While paramedic management options for hyperthermia are limited, paramedic management of symptoms should be a priority as neuroleptic malignant syndrome is a medical emergency. As commencement or cessation of antipsychotic medication is outside the scope of paramedic practice, the management of neuroleptic malignant syndrome in the paramedic setting is symptomatic in nature.

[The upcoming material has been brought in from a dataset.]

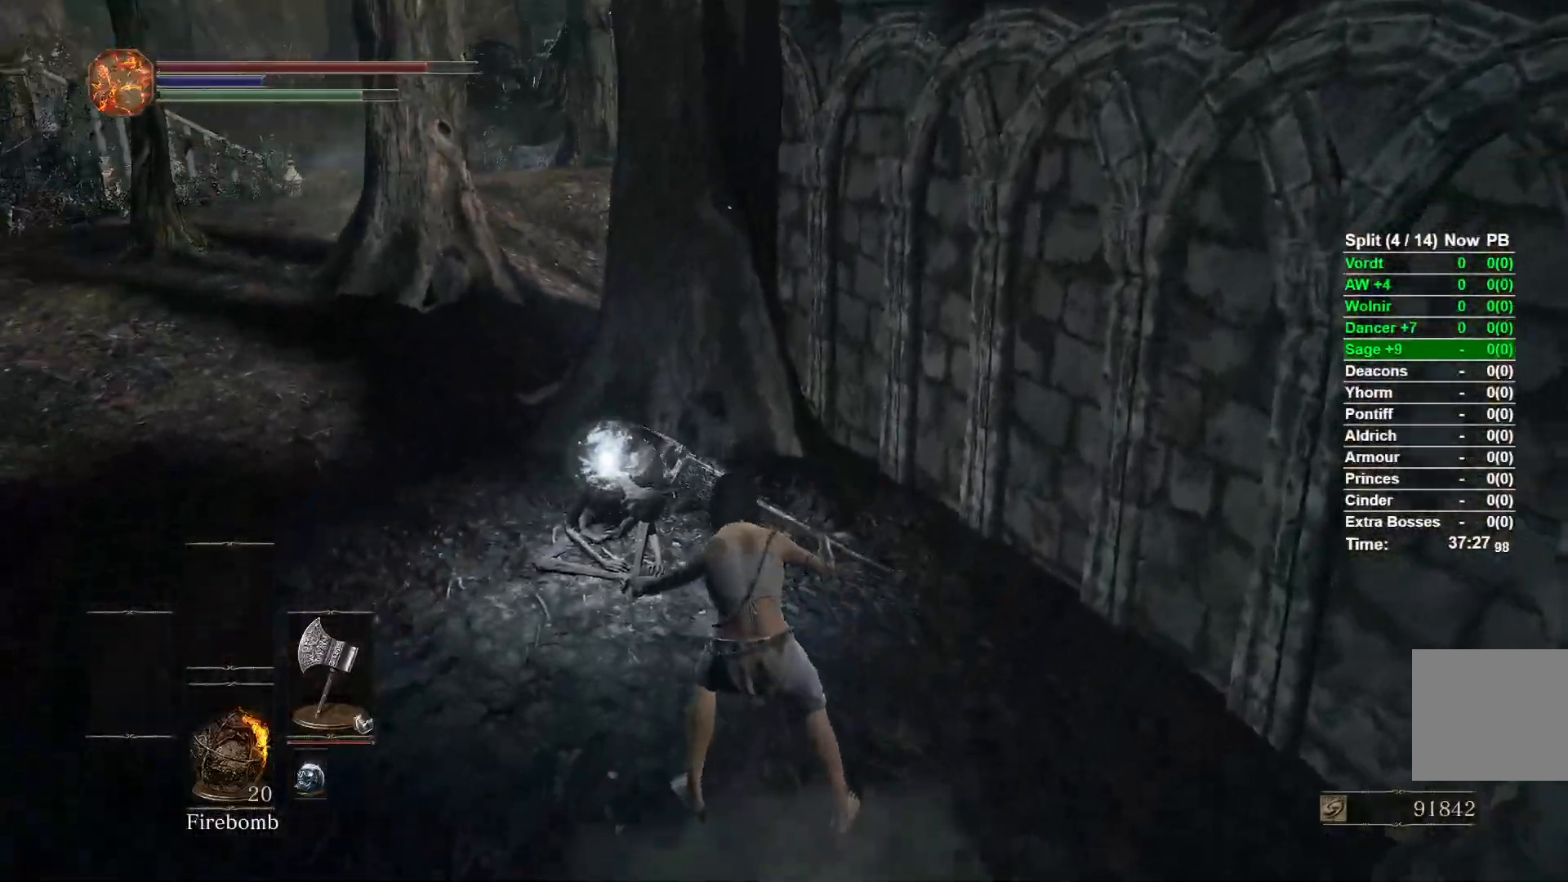
{"buttons": ["B"], "left_stick": "up", "right_stick": "center", "events": [[367, "A", "down"], [467, "A", "up"]]}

Sedation is the primary paramedic management approach for agitated patients, with the use of droperidol being favoured by ambulance services that authorise the use of sedation. However, droperidol may exacerbate the dopamine blockade that triggers neuroleptic malignant syndrome, leading to an exacerbation of symptoms and increasing the risk of mortality. Benzodiazepines such as midazolam should be considered for the management of agitated patients when neuroleptic malignant syndrome is suspected. Paramedics who are not authorised to administer sedation should consider making an early request for support from higher-level clinicians who may have this authority.
Key Points
- Neuroleptic malignant syndrome should be suspected in any patient presenting with a history of taking a dopamine receptor-blocking medication and pyrexia or an altered mental status.
- Patients with Parkinson's disease who have sudden reductions in anti-Parkinson disease medications may present with a neuroleptic malignant-like syndrome
- Neuroleptic malignant syndrome may be difficult to distinguish from infection, especially as they can occur at the same time, particularly if the infection was present when the patient started an antipsychotic medication, as infection increases the risk of developing neuroleptic malignant syndrome
- Neuroleptic malignant syndrome has been reported with each of the atypical antipsychotics, occuring most commonly with the use of clozapine
CPD Reflection Questions
- Reflect upon your approach to history-taking in cases where the patient presents with agitation, hyperthermia, tachypnoea and muscle rigidity. Have you ever considered the possibility of neuroleptic malignant syndrome, and specifically asked about the use of antipsychotic medication?
- Consider the pharmacological agents available for the management of agitated patients in your service. Are any of these contraindicated for use in cases where neuroleptic malignant syndrome could be a provisional diagnosis?
- How confident would you be in provisionally diagnosing neuroleptic malignant syndrome in the prehospital care setting based on presentation and history?